Clot-removing procedure appears safe for pregnant stroke patients
Physically removing a blood clot in the brain is a safe and effective treatment for pregnant women having a stroke, a new study suggests.
Stroke during pregnancy remains rare, but the risk increases during pregnancy and for up to 12 weeks after giving birth, or postpartum.
The most common type is ischemic stroke, where a clot blocks blood flow in the brain. Mechanical thrombectomy – where a surgeon threads a catheter through an artery to remove a large clot – became a standard treatment in 2015 after a series of landmark studies.
“Unfortunately, pregnant and postpartum patients are systemically excluded from many clinical trials,” said Dr. Fawaz Al-Mufti, senior author of the new study, published Sept. 20 in the American Heart Association journal Stroke.
The rarity of such strokes also poses a challenge for researchers, with an estimated 1.5 to 67.1 strokes per 100,000 deliveries – or as little as 0.0015% of pregnant women.
So, Al-Mufti, associate chair of neurology for research at New York Medical College in Valhalla, and his team turned to big data. They used a database called the National Inpatient Sample to identify 52,825 women hospitalized with strokes between 2012 and 2018. Of those women, 4,590 were pregnant or had just given birth. And of those women, 180 had been treated with mechanical thrombectomy.
The study first compared those 180 pregnant or postpartum women with 48,055 non-pregnant women who also had a mechanical thrombectomy. After the procedure, the pregnant group was less likely to have dangerous bleeding inside the skull, called intracranial hemorrhage.
The pregnant/postpartum women also did better overall after thrombectomy. Half had moderate to severe disability when they were discharged, compared to nearly three-quarters of the group that was not pregnant. None of the pregnant/postpartum women died in the hospital; 14% of the non-pregnant group did.
The pregnant women tended to be younger, with an average age of 33, compared to 71 for the larger non-pregnant group. But the pregnant women were more likely to have had more severe strokes.
The study also compared pregnant women who had mechanical thrombectomy with 4,410 pregnant or postpartum women who had their strokes treated medically – such as with clot-dissolving medication, Al-Mufti said. This analysis involved selectively matching women whose situations were as similar as possible, although researchers said they lacked data on race.
In this comparison, both groups were similar in their rates of intracranial hemorrhage and post-birth complications and in how well they could function when they left the hospital. Pregnancy complications were less common after mechanical thrombectomy than medical management (44% versus 64%), and no one in the thrombectomy group experienced miscarriage.
The mechanical thrombectomy group did have a higher rate of dangerous blood clots in large veins, often in the legs, called deep vein thrombosis, or in the lungs, called pulmonary embolism.
Al-Mufti said this could be because those patients have longer hospital stays, and immobility can lead to such clotting. Or it could be the women in this group were predisposed to intense clotting and more severe strokes, he said. “I don’t believe that there was a causation here, simply a correlation.”
Dr.
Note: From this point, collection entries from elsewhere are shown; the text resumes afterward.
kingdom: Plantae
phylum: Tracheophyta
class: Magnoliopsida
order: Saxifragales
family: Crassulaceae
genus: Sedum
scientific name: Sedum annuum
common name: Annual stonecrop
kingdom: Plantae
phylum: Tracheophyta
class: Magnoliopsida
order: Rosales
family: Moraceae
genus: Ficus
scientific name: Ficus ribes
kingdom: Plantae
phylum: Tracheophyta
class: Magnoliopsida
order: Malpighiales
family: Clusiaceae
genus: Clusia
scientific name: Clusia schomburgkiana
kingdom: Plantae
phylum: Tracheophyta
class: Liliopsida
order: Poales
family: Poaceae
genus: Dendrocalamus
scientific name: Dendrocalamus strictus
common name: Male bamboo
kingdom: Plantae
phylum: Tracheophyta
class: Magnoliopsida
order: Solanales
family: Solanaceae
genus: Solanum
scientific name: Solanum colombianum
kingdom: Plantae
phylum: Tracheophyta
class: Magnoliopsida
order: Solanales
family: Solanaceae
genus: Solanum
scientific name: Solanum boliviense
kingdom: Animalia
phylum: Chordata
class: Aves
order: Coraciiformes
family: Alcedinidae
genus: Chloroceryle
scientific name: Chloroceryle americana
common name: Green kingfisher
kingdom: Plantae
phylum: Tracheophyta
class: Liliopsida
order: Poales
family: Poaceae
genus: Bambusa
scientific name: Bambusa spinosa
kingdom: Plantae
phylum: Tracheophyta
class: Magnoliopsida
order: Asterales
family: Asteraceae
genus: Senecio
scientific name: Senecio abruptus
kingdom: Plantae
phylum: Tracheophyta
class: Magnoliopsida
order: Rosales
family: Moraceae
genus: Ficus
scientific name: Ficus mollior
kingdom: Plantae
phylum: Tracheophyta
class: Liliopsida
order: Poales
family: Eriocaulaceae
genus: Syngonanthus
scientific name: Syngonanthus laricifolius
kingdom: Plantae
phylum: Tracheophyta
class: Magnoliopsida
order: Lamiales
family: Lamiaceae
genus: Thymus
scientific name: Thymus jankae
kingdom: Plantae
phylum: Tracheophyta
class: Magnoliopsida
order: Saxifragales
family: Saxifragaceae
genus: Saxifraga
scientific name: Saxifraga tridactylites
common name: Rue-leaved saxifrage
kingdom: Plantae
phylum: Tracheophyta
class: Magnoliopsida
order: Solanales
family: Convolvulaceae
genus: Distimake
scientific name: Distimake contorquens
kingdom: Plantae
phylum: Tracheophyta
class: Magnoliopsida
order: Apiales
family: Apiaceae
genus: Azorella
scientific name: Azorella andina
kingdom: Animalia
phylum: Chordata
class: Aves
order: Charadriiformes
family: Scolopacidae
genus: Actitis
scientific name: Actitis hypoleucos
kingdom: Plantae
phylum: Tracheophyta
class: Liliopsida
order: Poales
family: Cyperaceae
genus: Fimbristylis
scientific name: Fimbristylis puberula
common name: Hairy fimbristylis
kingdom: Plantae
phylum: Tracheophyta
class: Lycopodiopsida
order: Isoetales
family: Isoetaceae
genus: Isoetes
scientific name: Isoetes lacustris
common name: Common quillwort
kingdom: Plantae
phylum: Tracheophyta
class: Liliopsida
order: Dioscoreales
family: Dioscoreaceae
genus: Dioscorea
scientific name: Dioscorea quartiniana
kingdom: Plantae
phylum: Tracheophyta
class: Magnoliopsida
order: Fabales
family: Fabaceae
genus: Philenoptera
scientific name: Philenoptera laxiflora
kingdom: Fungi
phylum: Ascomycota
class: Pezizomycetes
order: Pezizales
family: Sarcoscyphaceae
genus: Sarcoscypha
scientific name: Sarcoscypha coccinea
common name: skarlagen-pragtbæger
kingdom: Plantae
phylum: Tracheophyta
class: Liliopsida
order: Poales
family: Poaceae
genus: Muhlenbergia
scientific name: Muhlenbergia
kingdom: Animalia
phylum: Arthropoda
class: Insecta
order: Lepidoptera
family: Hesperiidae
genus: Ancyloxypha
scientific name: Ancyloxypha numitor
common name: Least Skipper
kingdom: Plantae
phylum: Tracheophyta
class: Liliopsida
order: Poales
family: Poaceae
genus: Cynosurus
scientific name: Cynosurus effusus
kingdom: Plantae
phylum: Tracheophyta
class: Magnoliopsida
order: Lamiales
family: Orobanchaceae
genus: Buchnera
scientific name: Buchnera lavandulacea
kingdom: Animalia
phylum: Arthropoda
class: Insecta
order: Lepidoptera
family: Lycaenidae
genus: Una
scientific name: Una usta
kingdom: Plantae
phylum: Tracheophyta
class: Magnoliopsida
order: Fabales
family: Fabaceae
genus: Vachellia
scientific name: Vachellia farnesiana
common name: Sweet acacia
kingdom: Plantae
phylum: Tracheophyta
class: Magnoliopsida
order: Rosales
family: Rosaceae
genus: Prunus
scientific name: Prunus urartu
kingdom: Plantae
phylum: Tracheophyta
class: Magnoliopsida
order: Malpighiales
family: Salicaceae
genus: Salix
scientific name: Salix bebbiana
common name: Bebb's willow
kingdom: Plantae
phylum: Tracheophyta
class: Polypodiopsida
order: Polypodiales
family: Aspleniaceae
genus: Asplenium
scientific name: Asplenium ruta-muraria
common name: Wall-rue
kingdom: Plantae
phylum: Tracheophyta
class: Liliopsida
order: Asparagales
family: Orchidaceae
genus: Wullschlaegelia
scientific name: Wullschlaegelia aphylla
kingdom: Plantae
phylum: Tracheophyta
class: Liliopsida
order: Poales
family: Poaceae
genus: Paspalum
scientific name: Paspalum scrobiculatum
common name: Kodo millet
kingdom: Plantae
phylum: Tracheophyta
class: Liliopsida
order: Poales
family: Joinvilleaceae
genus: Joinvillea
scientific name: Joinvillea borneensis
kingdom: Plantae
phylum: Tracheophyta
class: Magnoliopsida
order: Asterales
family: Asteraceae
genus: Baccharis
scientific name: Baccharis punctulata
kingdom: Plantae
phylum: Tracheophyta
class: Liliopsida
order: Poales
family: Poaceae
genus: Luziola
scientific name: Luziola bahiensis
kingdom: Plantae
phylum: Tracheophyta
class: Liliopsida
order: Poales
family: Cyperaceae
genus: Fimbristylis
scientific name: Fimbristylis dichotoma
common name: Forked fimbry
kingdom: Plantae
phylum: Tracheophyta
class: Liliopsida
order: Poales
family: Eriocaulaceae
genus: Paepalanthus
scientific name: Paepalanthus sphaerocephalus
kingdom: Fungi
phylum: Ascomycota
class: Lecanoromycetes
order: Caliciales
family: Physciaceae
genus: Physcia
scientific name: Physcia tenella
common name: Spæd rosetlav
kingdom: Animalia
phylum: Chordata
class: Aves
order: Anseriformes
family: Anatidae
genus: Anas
Sadiya Khan, an assistant professor of medicine and preventive medicine at Northwestern University Feinberg School of Medicine in Chicago, said the study shows the importance of research about pregnant and postpartum women.
Khan, who was not involved in the study, said pregnancy strains women’s bodies, making them more prone to blood clots and inflammation, which could lead to strokes. But physicians don’t always have solid data to guide treatment because “it can be risky to include pregnant women in research due to concerns about safety for both the woman and the fetus,” she said. “But it’s also unfair to systematically exclude them from all research when that data is necessary for them.”
The study had limits, Khan said. Stroke rates differ among racial and ethnic groups – risk of stroke is higher, for example, in Black people than in white people – so studies need to include race and other social determinants of health when available. Al-Mufti said the study did have race data but could not confidently control for it in their analysis because some of the racial entries were missing.
Khan said it also would be helpful to see data about blood pressure-raising conditions such as preeclampsia that can increase a pregnant woman’s stroke risk.
Limitations aside, she said, the study offers helpful indications that for pregnant and postpartum women, “it would be safe to proceed with mechanical thrombectomy, which may offer the best long-term outcome.”
The researchers acknowledged different types of studies would be needed to validate their findings but that the rarity of the problem make those types of studies unlikely.
Al-Mufti said the study suggests pregnant stroke patients should be monitored carefully for blood clots as they recover. And overall, it tells doctors they should not be wary about using mechanical thrombectomy in pregnant women. “Quite the contrary, endovascular therapy can be very efficacious and very helpful in this patient population.”